I am going to learn Ruby. I know it is a interpreted language. I know that compiled languages are translated to machine code eventually, but what does the ruby interpreter do? I read that the interpreter was written in C, but does each line of ruby convert to c, which again compiles to machine code? I also heard of JIT, but if that adds much of complexity to the answer you don't need to answer that. What I am looking for is what happens to my Ruby code.

1

1 Answers

8
votes

It converts the Ruby code into some form of simpler, "intermediate" representation (in recent versions, it compiles to bytecode). It also builds, in your computer's memory, a virtual machine that simulates a physical machine executing that representation.

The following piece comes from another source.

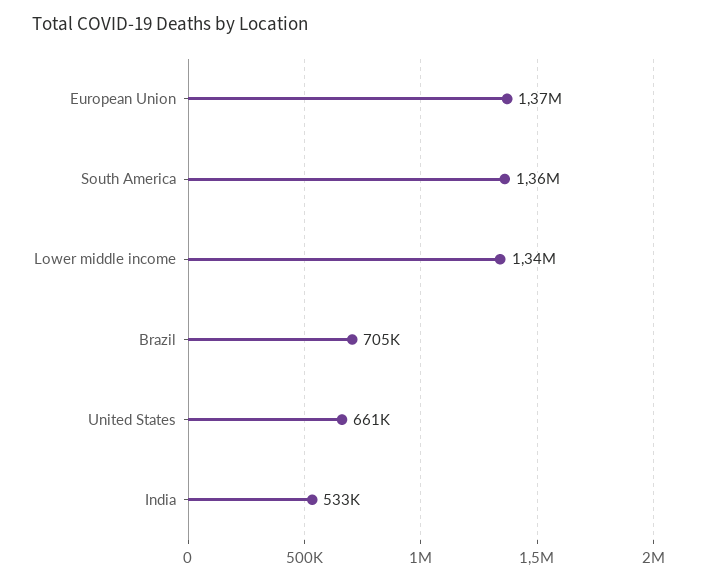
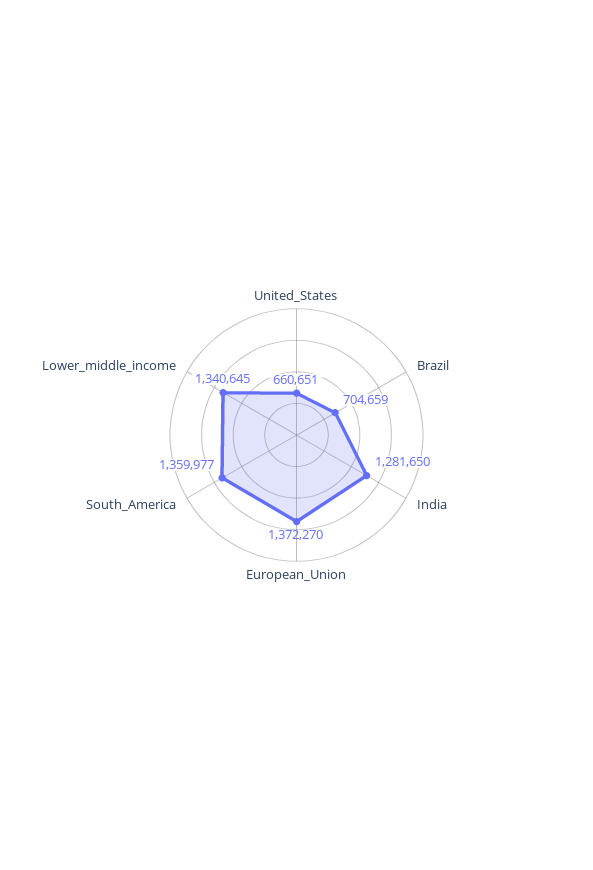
India: 533000 -> 1281650

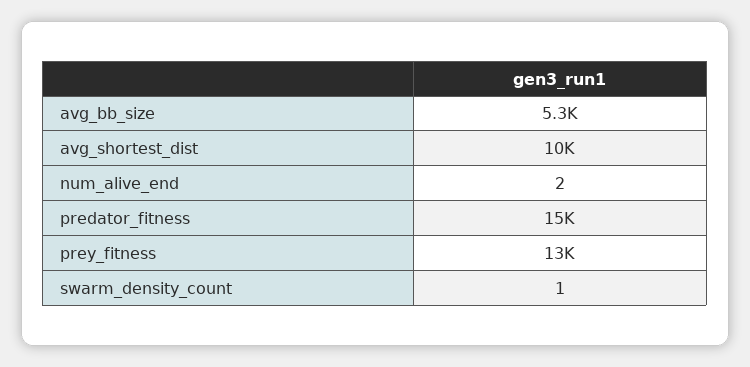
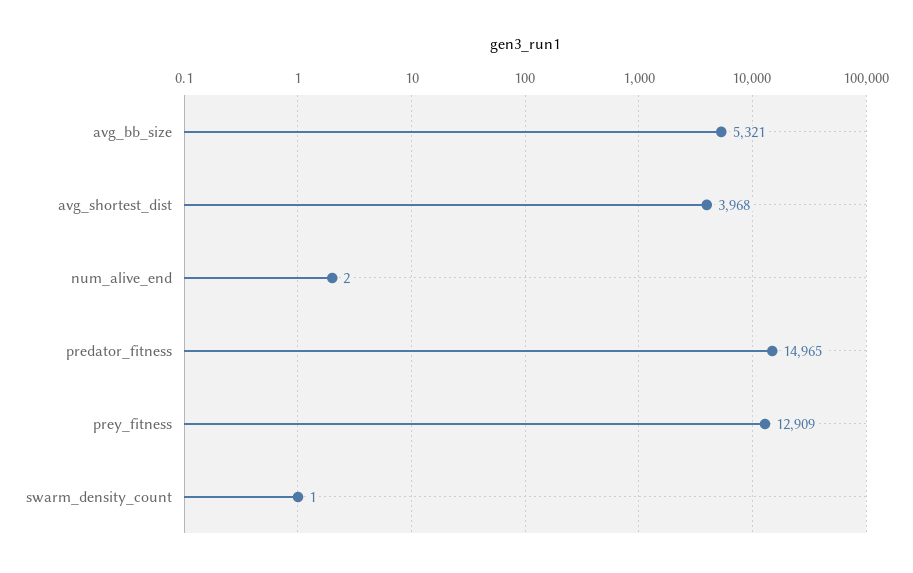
avg_shortest_dist: 10000 -> 3968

This machine mirrors a physical one, at least as far as reasonable and useful. It frequently has a memory for instructions, a program counter, a stack for storing intermediate values and return adresses, etc. Some more sophisticated machines also have registers. There is a fixed and relatively primitive (compared to lanugages like Ruby, not compared to actual CPU instruction sets) instruction set. Like a CPU, the virtual machine loops endlessly:

  • Read the current instruction (identified by the program counter).
  • (Decodes it, although this is usually much simpler than in real CPUs, at least than the CISC ones.)
  • Executes it (propably manipulating stack and/or registers in the process).
  • Updates the program counter.

With an interpreter, all of this happens through a layer of indirection. Your actual physical CPU has no idea what it's doing. The VM is software itself, each of the steps above is delegates to the CPU in several (in cases with rather high-level bytecode instructions, possibly dozens or hundreds) physical CPU cycles. And this happens every time an instruction is read.

Enter JIT compilation. The simplest form just replaces each bytecode instruction with a (somewhat optimized) copy of the code that would be executed when the interpreter encountered it. This already gives a speed win, e.g. the program counter manipulation can be left out. But there are even smarter variants.

Tracing JITs, for example, start off as regular interpreter, and additionally observe the program they execute. Should they notice the program spends a lot of time in a particular section of code (almost always, a loop or a function called from loops), it starts to record what it does during this - it generates a trace. When it reaches the point where it started recording (after one iteration of the loop), it calls it a day and compiles the trace to machine code. But since it saw how the program actually behaves at runtime, it can generate code that fits this behaviour exactly. Take for example a loop adding integers. The machine code won't contain any of the typechecks and function calls the interpreter actually perform. At least, it won't contain most of them. It will, to ensure correctness, add checks that the conditions under which the trace was recorded (e.g. the variables involved are integers) still hold. When such s check fails, it bails out and resumes interpreting until another trace is recorded. But until that happens, it could have performed a hundred iterations at speed that rivals handwritten C code.